┌──

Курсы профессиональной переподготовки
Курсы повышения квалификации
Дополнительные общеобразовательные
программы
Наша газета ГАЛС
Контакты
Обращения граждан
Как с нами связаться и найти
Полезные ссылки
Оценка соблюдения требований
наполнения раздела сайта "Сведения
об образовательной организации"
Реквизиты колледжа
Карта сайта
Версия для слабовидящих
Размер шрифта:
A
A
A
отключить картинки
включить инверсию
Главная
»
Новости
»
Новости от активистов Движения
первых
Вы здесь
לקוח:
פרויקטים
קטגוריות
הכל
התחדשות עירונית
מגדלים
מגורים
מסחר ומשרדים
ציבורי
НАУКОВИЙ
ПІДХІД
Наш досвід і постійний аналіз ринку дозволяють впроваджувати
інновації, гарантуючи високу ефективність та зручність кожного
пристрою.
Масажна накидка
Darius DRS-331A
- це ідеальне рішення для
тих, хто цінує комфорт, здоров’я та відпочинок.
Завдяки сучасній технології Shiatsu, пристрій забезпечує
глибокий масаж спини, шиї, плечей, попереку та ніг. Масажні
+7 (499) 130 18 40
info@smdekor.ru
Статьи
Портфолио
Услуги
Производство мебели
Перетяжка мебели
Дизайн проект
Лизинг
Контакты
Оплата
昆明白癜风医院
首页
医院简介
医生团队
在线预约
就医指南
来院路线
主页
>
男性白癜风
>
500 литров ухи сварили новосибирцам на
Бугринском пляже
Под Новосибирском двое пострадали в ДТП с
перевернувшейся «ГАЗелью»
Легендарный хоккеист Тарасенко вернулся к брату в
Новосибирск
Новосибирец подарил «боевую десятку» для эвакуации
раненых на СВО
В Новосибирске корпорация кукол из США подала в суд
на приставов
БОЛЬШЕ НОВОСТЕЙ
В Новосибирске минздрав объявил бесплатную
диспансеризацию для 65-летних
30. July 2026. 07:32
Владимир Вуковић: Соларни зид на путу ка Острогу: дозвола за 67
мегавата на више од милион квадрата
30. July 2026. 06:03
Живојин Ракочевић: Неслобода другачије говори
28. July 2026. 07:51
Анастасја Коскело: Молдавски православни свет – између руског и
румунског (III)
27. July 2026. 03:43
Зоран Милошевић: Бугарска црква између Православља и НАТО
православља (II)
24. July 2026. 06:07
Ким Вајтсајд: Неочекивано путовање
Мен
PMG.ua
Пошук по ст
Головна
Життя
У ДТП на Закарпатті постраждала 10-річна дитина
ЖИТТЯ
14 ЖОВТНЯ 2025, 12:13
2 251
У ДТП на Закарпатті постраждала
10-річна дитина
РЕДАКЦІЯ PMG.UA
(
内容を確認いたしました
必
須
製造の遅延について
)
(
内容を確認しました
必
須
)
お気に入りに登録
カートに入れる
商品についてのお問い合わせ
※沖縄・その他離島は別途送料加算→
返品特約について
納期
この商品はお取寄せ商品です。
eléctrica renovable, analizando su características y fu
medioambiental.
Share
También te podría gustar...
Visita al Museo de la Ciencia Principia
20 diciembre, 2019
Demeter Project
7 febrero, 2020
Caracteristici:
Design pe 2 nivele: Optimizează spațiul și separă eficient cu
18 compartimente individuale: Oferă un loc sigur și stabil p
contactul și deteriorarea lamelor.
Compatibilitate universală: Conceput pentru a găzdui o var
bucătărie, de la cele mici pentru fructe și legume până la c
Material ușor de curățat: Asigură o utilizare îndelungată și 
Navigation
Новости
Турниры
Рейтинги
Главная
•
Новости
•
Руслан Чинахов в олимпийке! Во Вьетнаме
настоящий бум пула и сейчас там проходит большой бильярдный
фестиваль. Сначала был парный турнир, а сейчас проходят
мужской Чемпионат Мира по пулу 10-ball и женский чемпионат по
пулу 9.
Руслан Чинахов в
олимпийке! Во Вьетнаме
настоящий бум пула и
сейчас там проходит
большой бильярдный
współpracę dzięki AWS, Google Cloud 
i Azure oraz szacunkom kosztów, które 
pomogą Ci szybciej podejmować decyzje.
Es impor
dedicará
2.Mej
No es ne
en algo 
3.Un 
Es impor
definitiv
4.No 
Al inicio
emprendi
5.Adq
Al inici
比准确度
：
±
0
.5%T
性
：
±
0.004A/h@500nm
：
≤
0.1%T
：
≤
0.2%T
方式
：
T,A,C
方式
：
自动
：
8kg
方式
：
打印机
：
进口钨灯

└──

WHAT IS BEING ASKED:
Copy each record from above without leaving any out.

TASK ANSWER:
Курсы профессиональной переподготовки
Курсы повышения квалификации
Дополнительные общеобразовательные
программы
Наша газета ГАЛС
Контакты
Обращения граждан
Как с нами связаться и найти
Полезные ссылки
Оценка соблюдения требований
наполнения раздела сайта "Сведения
об образовательной организации"
Реквизиты колледжа
Карта сайта
Версия для слабовидящих
Размер шрифта:
A
A
A
отключить картинки
включить инверсию
Главная
»
Новости
»
Новости от активистов Движения
первых
Вы здесь
לקוח:
פרויקטים
קטגוריות
הכל
התחדשות עירונית
מגדלים
מגורים
מסחר ומשרדים
ציבורי
НАУКОВИЙ
ПІДХІД
Наш досвід і постійний аналіз ринку дозволяють впроваджувати
інновації, гарантуючи високу ефективність та зручність кожного
пристрою.
Масажна накидка
Darius DRS-331A
- це ідеальне рішення для
тих, хто цінує комфорт, здоров’я та відпочинок.
Завдяки сучасній технології Shiatsu, пристрій забезпечує
глибокий масаж спини, шиї, плечей, попереку та ніг. Масажні
+7 (499) 130 18 40
info@smdekor.ru
Статьи
Портфолио
Услуги
Производство мебели
Перетяжка мебели
Дизайн проект
Лизинг
Контакты
Оплата
昆明白癜风医院
首页
医院简介
医生团队
在线预约
就医指南
来院路线
主页
>
男性白癜风
>
500 литров ухи сварили новосибирцам на
Бугринском пляже
Под Новосибирском двое пострадали в ДТП с
перевернувшейся «ГАЗелью»
Легендарный хоккеист Тарасенко вернулся к брату в
Новосибирск
Новосибирец подарил «боевую десятку» для эвакуации
раненых на СВО
В Новосибирске корпорация кукол из США подала в суд
на приставов
БОЛЬШЕ НОВОСТЕЙ
В Новосибирске минздрав объявил бесплатную
диспансеризацию для 65-летних
30. July 2026. 07:32
Владимир Вуковић: Соларни зид на путу ка Острогу: дозвола за 67
мегавата на више од милион квадрата
30. July 2026. 06:03
Живојин Ракочевић: Неслобода другачије говори
28. July 2026. 07:51
Анастасја Коскело: Молдавски православни свет – између руског и
румунског (III)
27. July 2026. 03:43
Зоран Милошевић: Бугарска црква између Православља и НАТО
православља (II)
24. July 2026. 06:07
Ким Вајтсајд: Неочекивано путовање
Мен
PMG.ua
Пошук по ст
Головна
Життя
У ДТП на Закарпатті постраждала 10-річна дитина
ЖИТТЯ
14 ЖОВТНЯ 2025, 12:13
2 251
У ДТП на Закарпатті постраждала
10-річна дитина
РЕДАКЦІЯ PMG.UA
(
内容を確認いたしました
必
須
製造の遅延について
)
(
内容を確認しました
必
須
)
お気に入りに登録
カートに入れる
商品についてのお問い合わせ
※沖縄・その他離島は別途送料加算→
返品特約について
納期
この商品はお取寄せ商品です。
eléctrica renovable, analizando su características y fu
medioambiental.
Share
También te podría gustar...
Visita al Museo de la Ciencia Principia
20 diciembre, 2019
Demeter Project
7 febrero, 2020
Caracteristici:
Design pe 2 nivele: Optimizează spațiul și separă eficient cu
18 compartimente individuale: Oferă un loc sigur și stabil p
contactul și deteriorarea lamelor.
Compatibilitate universală: Conceput pentru a găzdui o var
bucătărie, de la cele mici pentru fructe și legume până la c
Material ușor de curățat: Asigură o utilizare îndelungată și 
Navigation
Новости
Турниры
Рейтинги
Главная
•
Новости
•
Руслан Чинахов в олимпийке! Во Вьетнаме
настоящий бум пула и сейчас там проходит большой бильярдный
фестиваль. Сначала был парный турнир, а сейчас проходят
мужской Чемпионат Мира по пулу 10-ball и женский чемпионат по
пулу 9.
Руслан Чинахов в
олимпийке! Во Вьетнаме
настоящий бум пула и
сейчас там проходит
большой бильярдный
współpracę dzięki AWS, Google Cloud 
i Azure oraz szacunkom kosztów, które 
pomogą Ci szybciej podejmować decyzje.
Es impor
dedicará
2.Mej
No es ne
en algo 
3.Un 
Es impor
definitiv
4.No 
Al inicio
emprendi
5.Adq
Al inici
比准确度
：
±
0
.5%T
性
：
±
0.004A/h@500nm
：
≤
0.1%T
：
≤
0.2%T
方式
：
T,A,C
方式
：
自动
：
8kg
方式
：
打印机
：
进口钨灯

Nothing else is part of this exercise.